Azure Data Factory (ADF), a powerful platform for data integration and ETL workflows, has been a go-to choice for data analytics projects. As pipeline developers, Microsoft create exciting and interesting data pipelines to meet various business needs. However, there has always been a limitation: the maximum number of activities allowed in a single pipeline. Historically, this limit stood at 40 activities per pipeline, a measure put in place to prevent resource exhaustion.

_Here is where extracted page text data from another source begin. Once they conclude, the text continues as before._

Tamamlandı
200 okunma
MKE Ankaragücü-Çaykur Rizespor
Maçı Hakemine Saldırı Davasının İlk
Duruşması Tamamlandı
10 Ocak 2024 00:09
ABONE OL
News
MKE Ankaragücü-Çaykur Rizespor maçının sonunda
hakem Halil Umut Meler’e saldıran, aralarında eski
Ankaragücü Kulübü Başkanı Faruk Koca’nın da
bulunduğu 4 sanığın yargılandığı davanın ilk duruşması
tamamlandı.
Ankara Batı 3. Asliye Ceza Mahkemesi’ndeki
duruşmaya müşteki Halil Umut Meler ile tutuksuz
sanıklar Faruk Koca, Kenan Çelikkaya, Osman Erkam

But good news! This week, Microsoft doubled that limit. We can now define up to 80 activities per pipeline. This enhancement empowers we to build more powerful, versatile, and resilient data pipelines. Let’s dive into the details.
Why the Limit?
Before we explore the new possibilities, let’s understand why there was a limit in the first place. Data Factory aims to ensure the resiliency and reliability of data pipelines. By capping the number of activities, Microsoft prevent potential resource bottlenecks. However, Microsoft recognize that our users need flexibility to create robust pipelines that handle various scenarios.
Doubling the Ceiling
With the increased limit of 80 activities, we have more freedom to design your pipelines. Here are some key points:
- Error Handling: Microsoft encourage we to use the additional 40 activities for building robust error-handling capabilities. For example:
- Send an email notification when a Copy activity fails.
- Implement a try-catch block that gracefully handles exceptions.
- Build for resilience and retries.
- Avoid Sequential Pipelines: While we can now add more activities, avoid creating excessively long sequential pipelines. Remember that data pipelines, like any software, can encounter failures. Keep the actual steps within a pipeline to a reasonable amount.
Example Scenarios
Let’s look at a couple of scenarios where the increased activity limit comes in handy:
1. Simple Error Handling
Suppose we have a pipeline with a conditional branching. we define three activities, but realistically, only two will run during any pipeline execution. Use the additional activities to enhance error handling:
Conditional Branching in Pipeline
2. Try-Catch Block
Consider a scenario where we need to move data if it’s ready or proceed otherwise. Implement a try-catch block that attempts to run the first activity. This approach ensures graceful handling of exceptions:
Try-Catch Block
As we harness the power of data pipelines, remember that Microsoft goal is to enable you to deliver business impact. With 40 more activities at our disposal, explore creative solutions, build resilient pipelines, and make your end users’ lives easier.